Property type match: A luxury boutique hotel and a conference property need different GMs. Brand hotel experience versus independent. Full-service versus select-service. Match experience to your specific context.
Stage and ambition: Where are they in their career? Building toward multi-property or regional roles? Or seeking a long-term home to develop one property deeply? Neither is wrong, but mismatched ambition creates retention problems.
Step 5: Make the Offer Compelling
Hotel GM compensation should reflect the complexity and responsibility of the role.
UK compensation context:
- GM (small boutique, <50 rooms): £55,000-75,000
- GM (mid-scale, 50-150 rooms): £70,000-95,000
- GM (upscale/luxury, 100-200 rooms): £85,000-120,000
- GM (large full-service, 200+ rooms): £100,000-150,000+
Regional variation is significant—London commands premium; regional properties typically less.

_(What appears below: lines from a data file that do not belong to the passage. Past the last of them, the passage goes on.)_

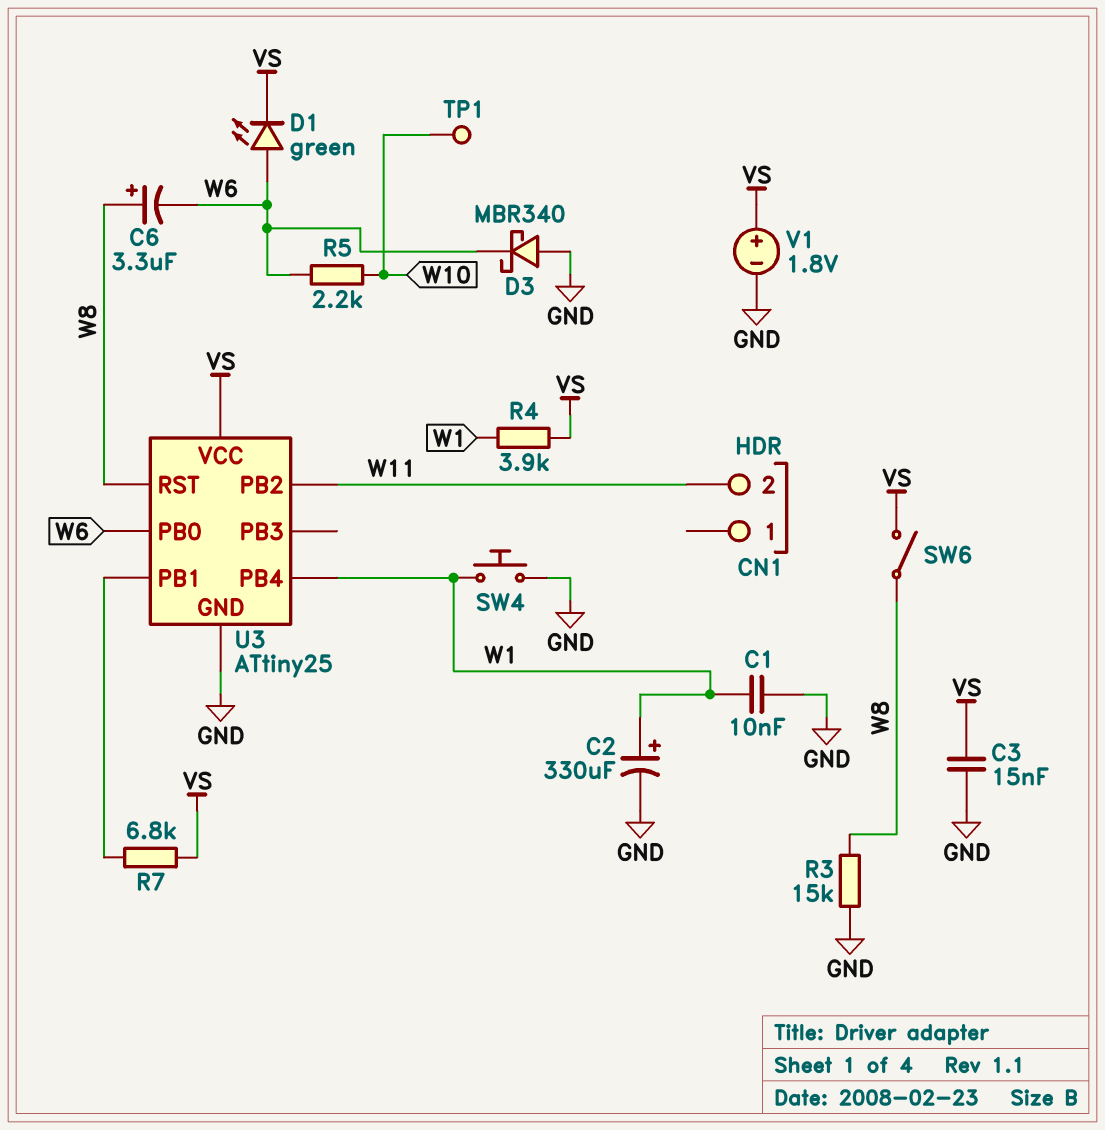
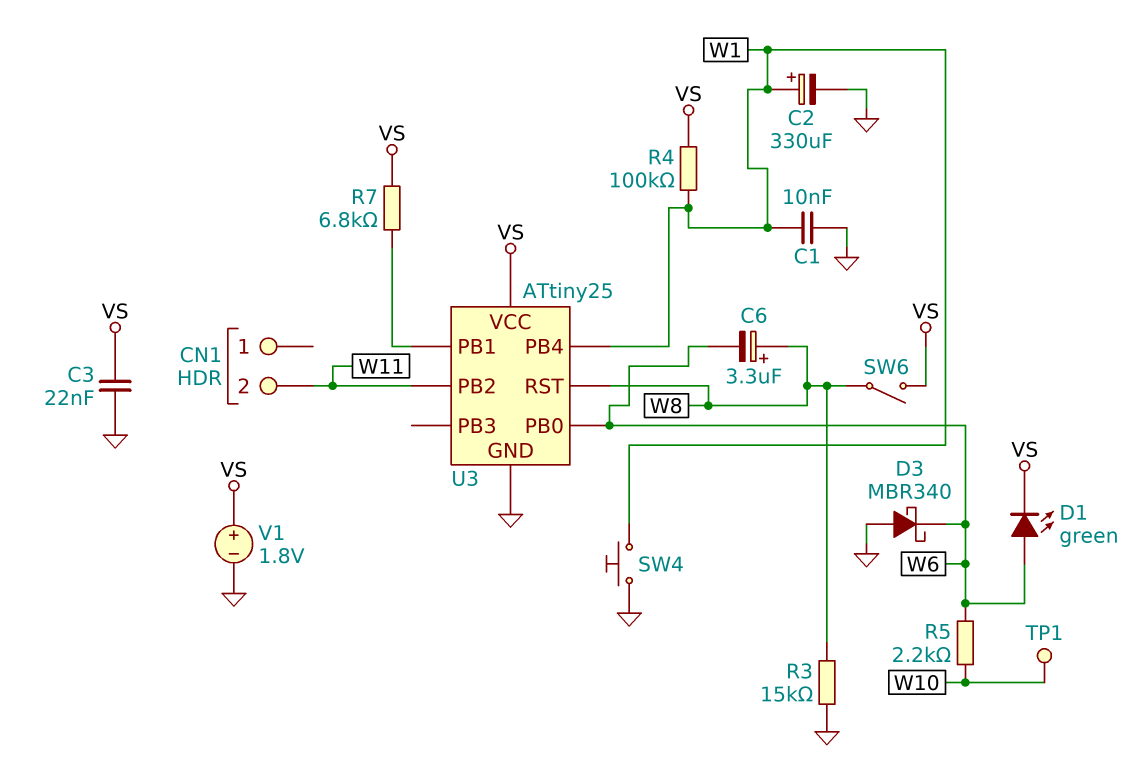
C3: 15nF (GND, VS) -> 22nF (GND, VS)
R4: 3.9k (VS, W1) -> 100k (VS, W1)

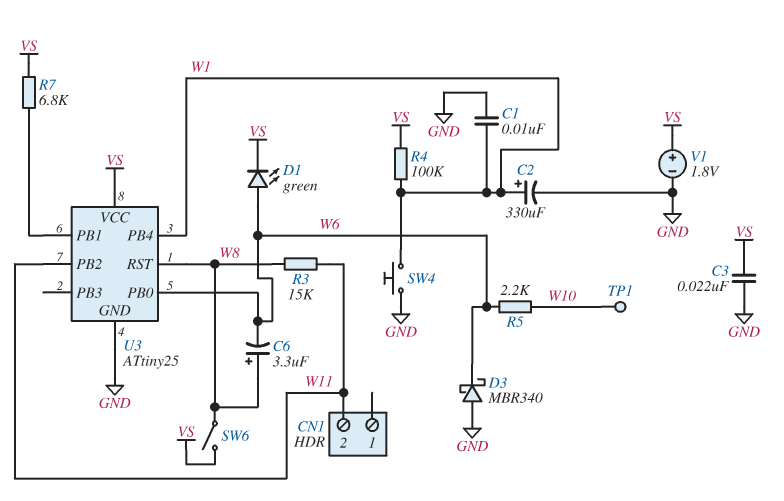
R3: 15k (GND, W8) -> 15k (W8, W11)

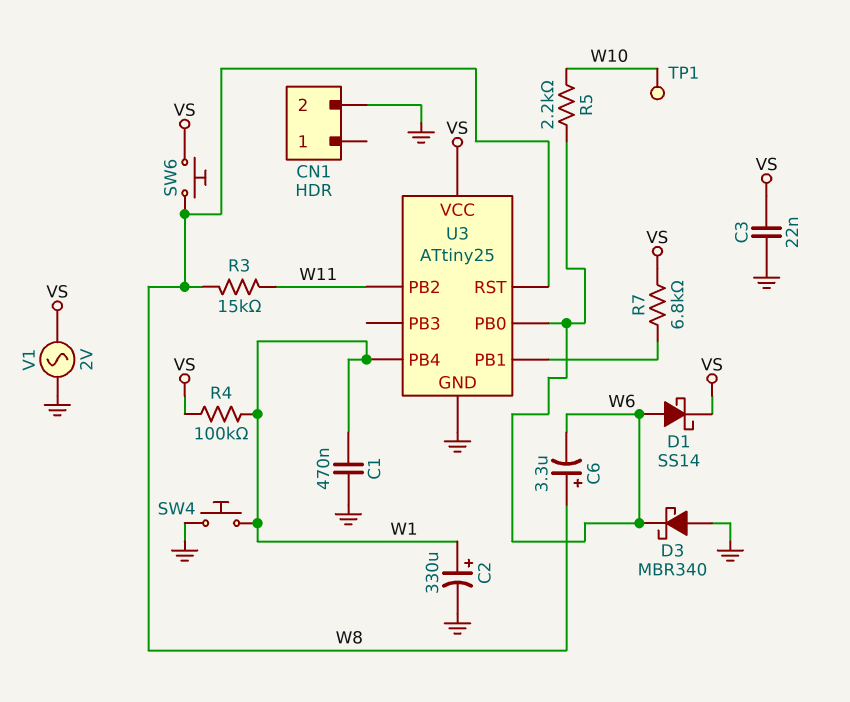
C1: 10nF (GND, W1) -> 470nF (GND, W1)
CN1 pin 2: W11 -> GND
D1: LED green (A W6, K VS) -> schottky SS14 (A W6, K VS)
SW6: switch (VS, W8) -> button (VS, W8)
V1: 1.8V (plus VS, minus GND) -> AC 2V (GND, VS)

Bonus and incentive: Performance bonus tied to what? GOP, RevPAR index, guest satisfaction, owner objectives? What percentage of base, and what's realistically achievable based on property performance?
Be specific. "Competitive bonus" means nothing; "25% bonus at target with outperformance upside" means something.
Long-term incentives: Equity or profit share for exceptional performance? Retention incentives for multi-year commitment? These differentiate opportunities for senior talent.
Accommodation: On-site accommodation is common for hotel GMs. What's included? Quality of accommodation? This has significant value but also lifestyle implications—living at work.
Benefits package: Healthcare—private medical is expected at this level. Pension contributions. Life insurance. Car allowance or company vehicle. Professional development budget. Hotel group benefits for family travel.
Contract terms: Notice periods—typically longer at GM level. Non-compete considerations. Contract duration if fixed-term. These matter for career planning.
Support and resources: What support structure exists? Finance support, HR support, sales support? Is the GM building infrastructure or stepping into established support? Owner investment appetite for property improvement.
Step 6: The Application Process
Hotel GM hiring requires thorough assessment befitting the responsibility level.
Application requirements: CV with property-specific experience—room count, revenue scale, positioning. Cover letter addressing your specific property's challenges and their relevant experience. Salary and package expectations. Notice period.
Search approach: Many GM searches involve headhunters. If working with recruiters, mention this. If direct applications welcome, be clear about process.
Assessment stages: Initial conversation: fit, experience, strategic thinking, mutual interest. Detailed interview: commercial discussion, operational depth, leadership approach. Property visit: walking the property, meeting key department heads. Owner meeting: for private hotels, owner relationship assessment is crucial. Reference and background: thorough checking at this level.
What you're assessing: Commercial acumen: can they discuss P&L, strategy, performance intelligently? Operational depth: do they understand how hotels actually run? Leadership capability: evidence of building and developing teams? Cultural fit: do they match your property's positioning and values? Strategic thinking: do they have vision for the property's development?
Reference depth: At GM level, reference extensively. Previous owners, brand representatives, department heads who reported to them. Verify performance claims. Understand why they left previous roles. Check reputation in the market.
The owner relationship: For non-brand properties, GM-owner fit is crucial. Include meaningful owner interaction in the process. Both parties need confidence in working together closely.
Mutual assessment: Good GM candidates are assessing you. Provide information about ownership, performance, challenges, support. Answer their questions honestly. The process should help both parties determine fit.
The hotel GM community is relatively small. How you conduct the search—professionally, confidentially, respectfully—affects your reputation with current and future candidates.